In Isaiah’s day, people practiced fasting in an attempt to get God’s attention and enlist His aid. They became frustrated when God seemed to ignore their efforts: “‘Why have we fasted,’ they say, ‘and you have not seen it? Why have we humbled ourselves, and you have not noticed?’” (v. 3).
The Lord’s reply revealed the flaw. They were regular in their religious activity but superficial in their devotion. On the surface they appeared sincere. They sought God daily and even seemed eager to know about Him. But on closer inspection, their lives showed serious inconsistencies. Their religious practices were mixed with acts of selfishness, exploitation of others, and quarreling. Like a church member who thanks the pastor for the sermon on loving your neighbor and then gossips about a friend on the way out, their ordinary behavior proved that these spiritual practices were only a religious veneer.

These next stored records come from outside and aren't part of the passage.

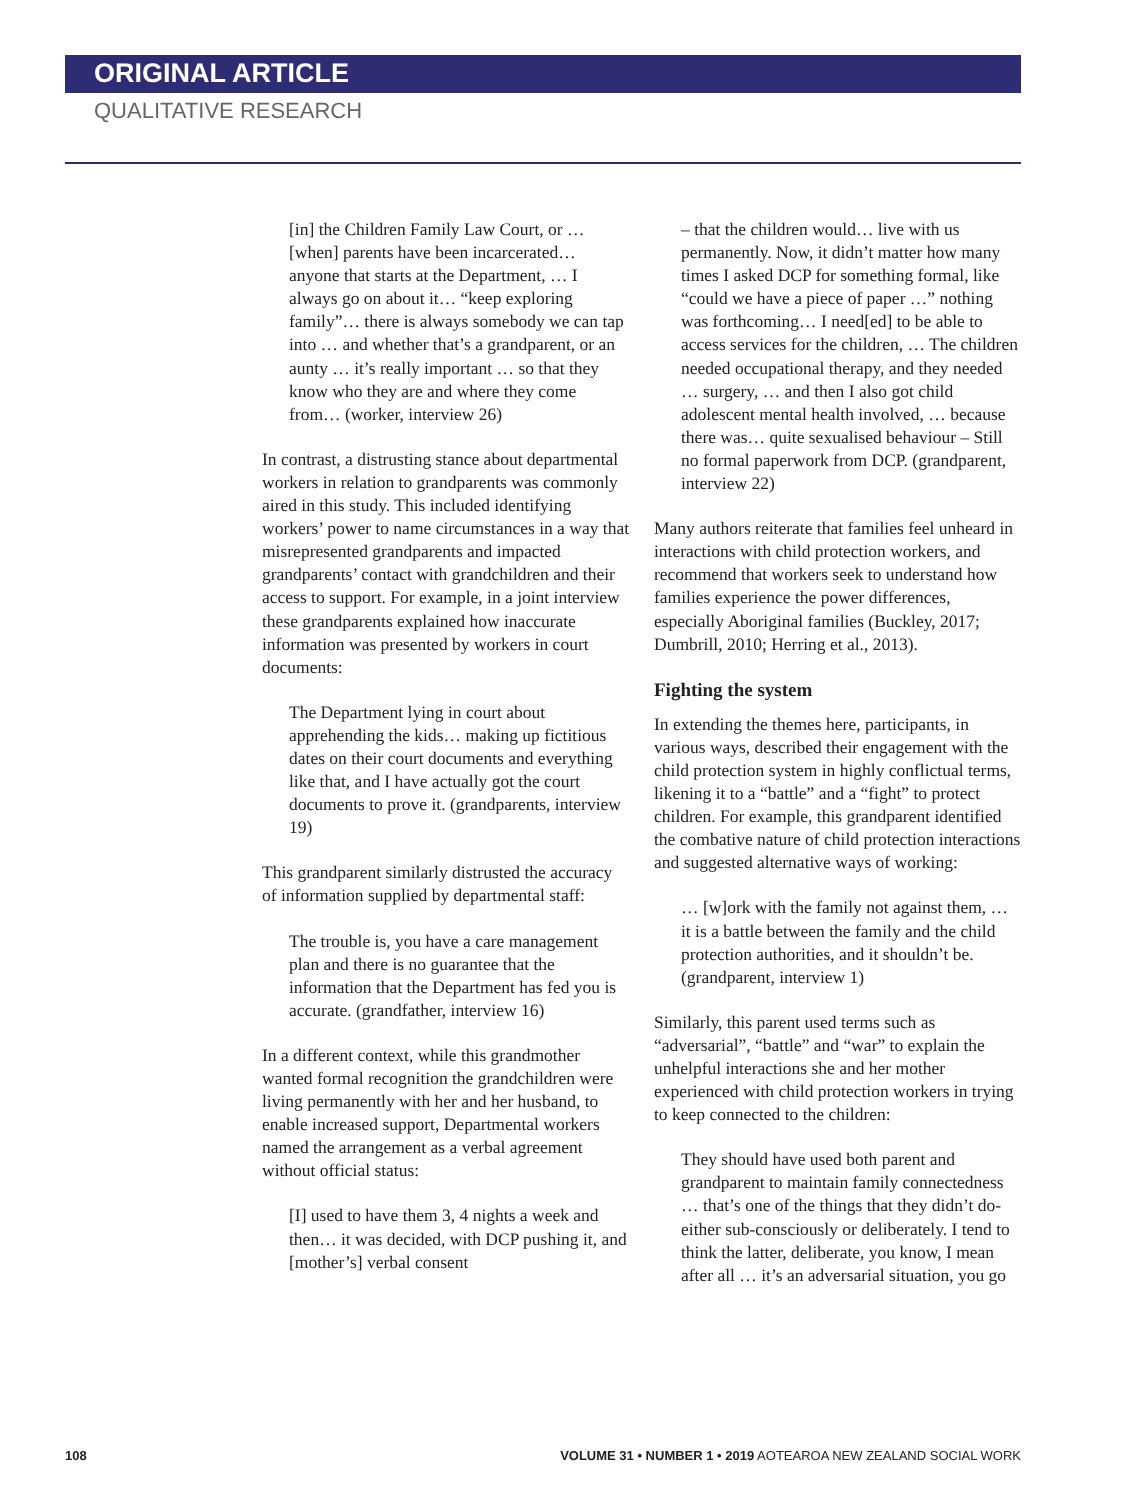ORIGINAL ARTICLE
QUALITATIVE RESEARCH
[in] the Children Family Law Court, or … [when] parents have been incarcerated… anyone that starts at the Department, … I always go on about it… “keep exploring family”… there is always somebody we can tap into … and whether that’s a grandparent, or an aunty … it’s really important … so that they know who they are and where they come from… (worker, interview 26)
In contrast, a distrusting stance about departmental workers in relation to grandparents was commonly aired in this study. This included identifying workers’ power to name circumstances in a way that misrepresented grandparents and impacted grandparents’ contact with grandchildren and their access to support. For example, in a joint interview these grandparents explained how inaccurate information was presented by workers in court documents:
The Department lying in court about apprehending the kids… making up fictitious dates on their court documents and everything like that, and I have actually got the court documents to prove it. (grandparents, interview 19)
This grandparent similarly distrusted the accuracy of information supplied by departmental staff:
The trouble is, you have a care management plan and there is no guarantee that the information that the Department has fed you is accurate. (grandfather, interview 16)
In a different context, while this grandmother wanted formal recognition the grandchildren were living permanently with her and her husband, to enable increased support, Departmental workers named the arrangement as a verbal agreement without official status:
[I] used to have them 3, 4 nights a week and then… it was decided, with DCP pushing it, and [mother’s] verbal consent
– that the children would… live with us permanently. Now, it didn’t matter how many times I asked DCP for something formal, like “could we have a piece of paper …” nothing was forthcoming… I need[ed] to be able to access services for the children, … The children needed occupational therapy, and they needed … surgery, … and then I also got child adolescent mental health involved, … because there was… quite sexualised behaviour – Still no formal paperwork from DCP. (grandparent, interview 22)
Many authors reiterate that families feel unheard in interactions with child protection workers, and recommend that workers seek to understand how families experience the power differences, especially Aboriginal families (Buckley, 2017; Dumbrill, 2010; Herring et al., 2013).
Fighting the system
In extending the themes here, participants, in various ways, described their engagement with the child protection system in highly conflictual terms, likening it to a “battle” and a “fight” to protect children. For example, this grandparent identified the combative nature of child protection interactions and suggested alternative ways of working:
… [w]ork with the family not against them, … it is a battle between the family and the child protection authorities, and it shouldn’t be. (grandparent, interview 1)
Similarly, this parent used terms such as “adversarial”, “battle” and “war” to explain the unhelpful interactions she and her mother experienced with child protection workers in trying to keep connected to the children:
They should have used both parent and grandparent to maintain family connectedness … that’s one of the things that they didn’t do- either sub-consciously or deliberately. I tend to think the latter, deliberate, you know, I mean after all … it’s an adversarial situation, you go
108 VOLUME 31 • NUMBER 1 • 2019 AOTEAROA NEW ZEALAND SOCIAL WORK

The word for this kind of behavior is hypocrisy. The trouble with hypocrisy is that we have a sharper eye for it in others than we do for ourselves. We think others are hypocrites; we are merely inconsistent. The flaw in those Isaiah criticized was twofold. First, they thought they could use their acts of devotion as leverage to get God to do what they wanted. Second, their practice of spirituality was compartmentalized. Jesus echoed Isaiah’s criticism when He rebuked the religious leaders of His day for attending to minor details while ignoring the heart of holy living (Matt. 23:23).
Hypocrisy is difficult to diagnose for ourselves. Is there a trusted friend who can tell you about your own inconsistencies? Ask them to identify something that they think is most dangerous to you. Their assessment will be hard to hear but can help you grow spiritually and align your heart more with Christ.